HetGCoT: Heterogeneous Graph-Enhanced Chain-of-Thought LLM Reasoning for Academic Question Answering
Runsong Jia | Mengjia Wu | Ying Ding | Jie Lu | Yi Zhang
Findings of the Association for Computational Linguistics: EMNLP 2025
Runsong Jia | Mengjia Wu | Ying Ding | Jie Lu | Yi Zhang
Findings of the Association for Computational Linguistics: EMNLP 2025
Academic question answering (QA) in heterogeneous scholarly networks presents unique challenges requiring both structural understanding and interpretable reasoning.

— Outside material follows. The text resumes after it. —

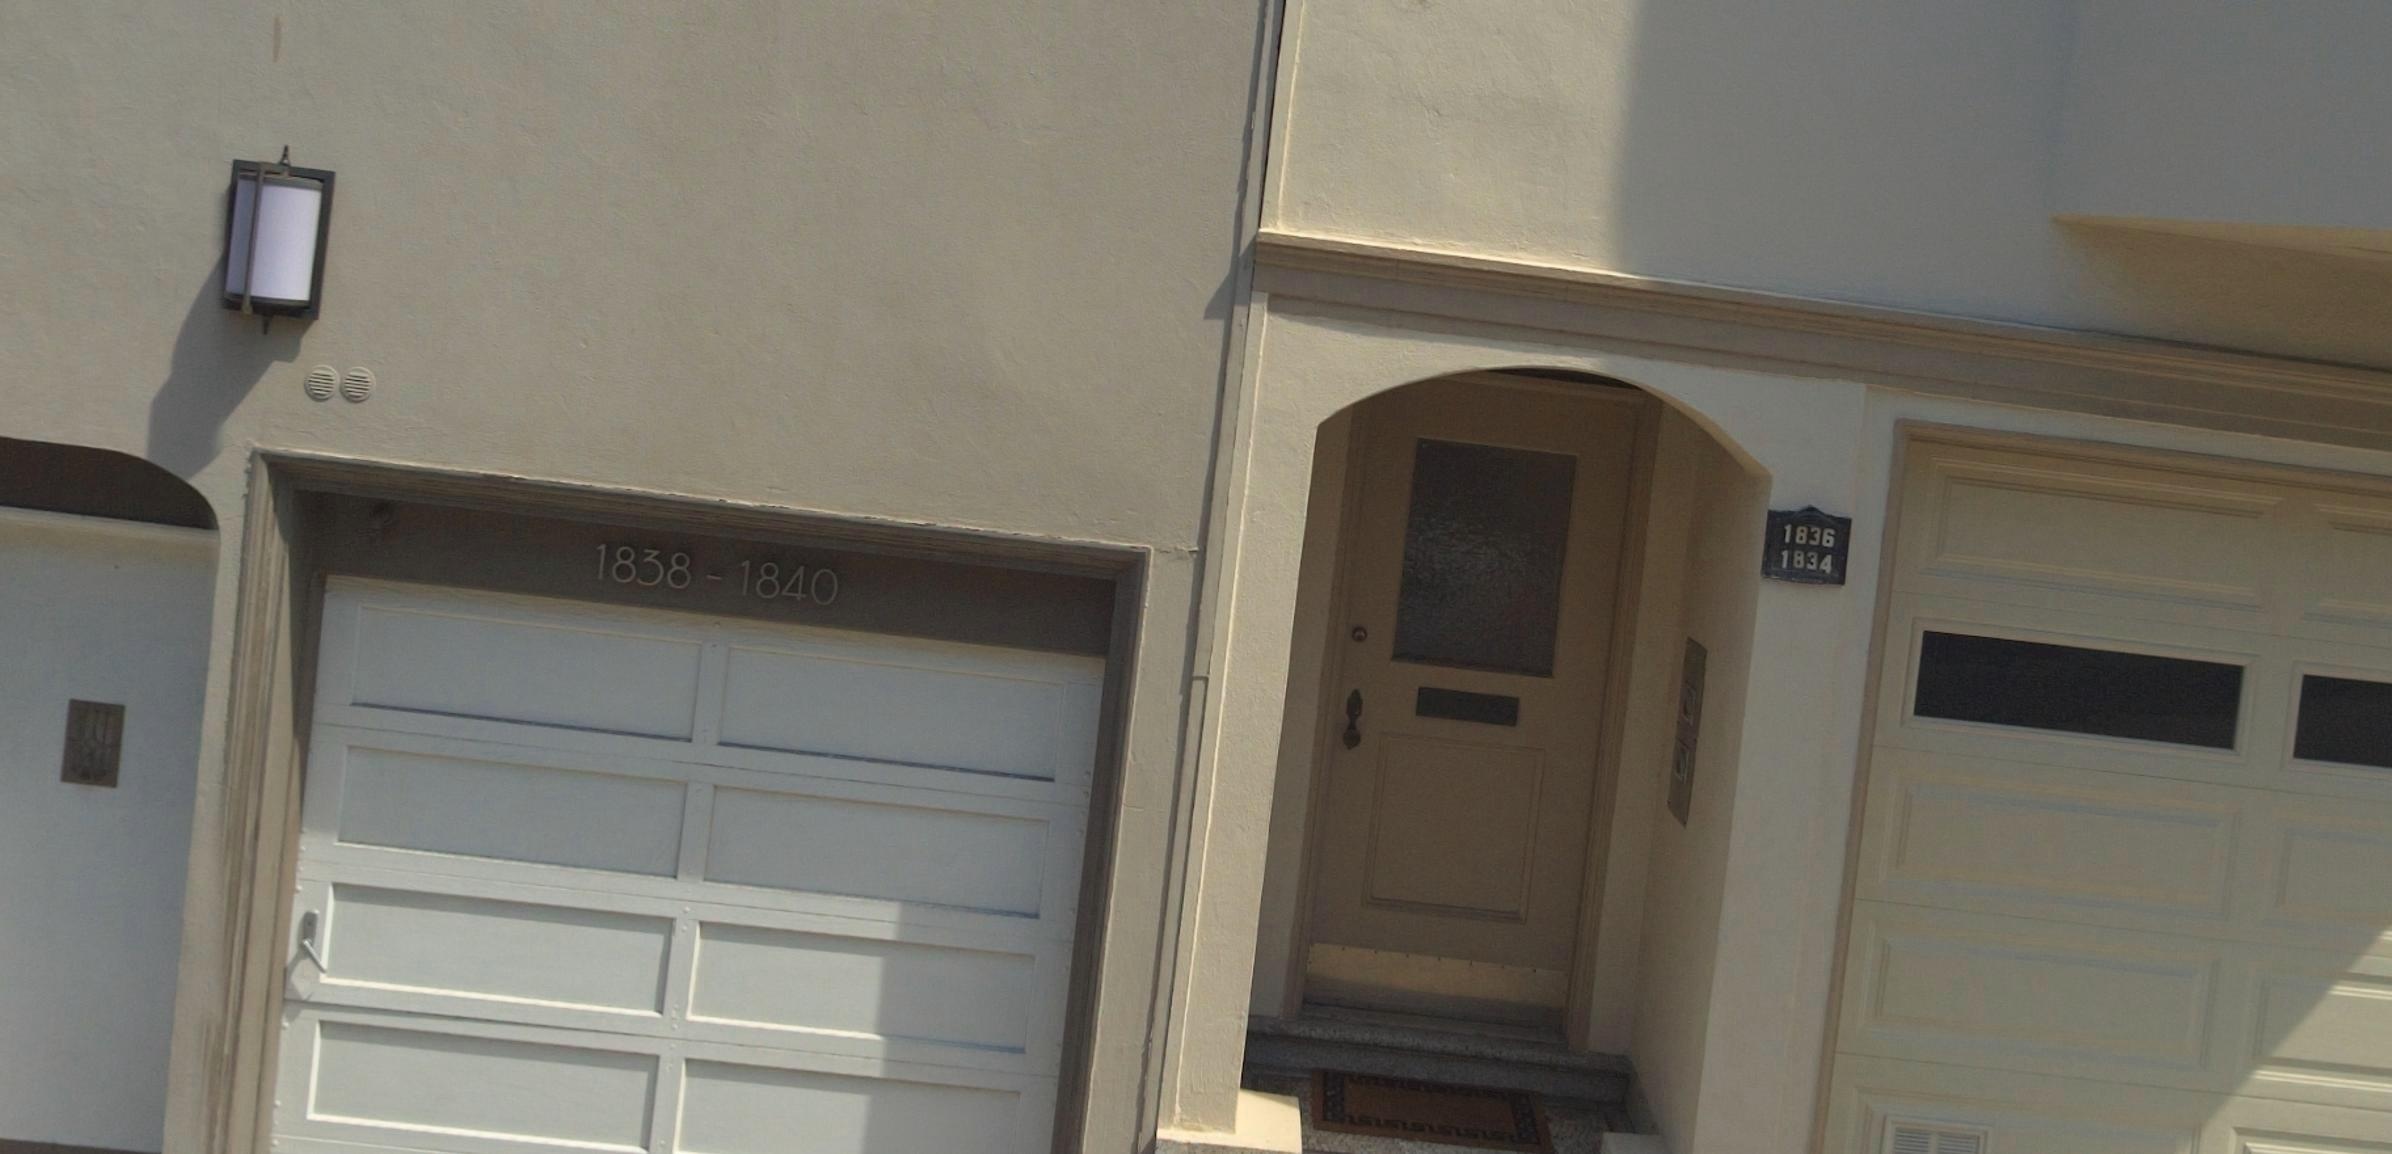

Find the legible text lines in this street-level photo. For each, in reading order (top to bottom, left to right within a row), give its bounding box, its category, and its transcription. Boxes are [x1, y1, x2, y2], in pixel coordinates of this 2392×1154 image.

[1781, 520, 1840, 549] StreetNumber: 1836
[592, 538, 843, 610] StreetNumberRange: 1838-1840
[1779, 547, 1835, 576] StreetNumber: 1834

While graph neural networks (GNNs) capture structured graph information and large language models (LLMs) demonstrate strong capabilities in semantic comprehension, current approaches lack integration at the reasoning level. We propose HetGCoT, a framework enabling LLMs to effectively leverage and learn information from graphs to reason interpretable academic QA results. Our framework introduces three technical contributions: (1) a framework that transforms heterogeneous graph structural information into LLM-processable reasoning chains, (2) an adaptive metapath selection mechanism identifying relevant subgraphs for specific queries, and (3) a multi-step reasoning strategy systematically incorporating graph contexts into the reasoning process. Experiments on OpenAlex and DBLP datasets show our approach outperforms all sota baselines. The framework demonstrates adaptability across different LLM architectures and applicability to various scholarly question answering tasks.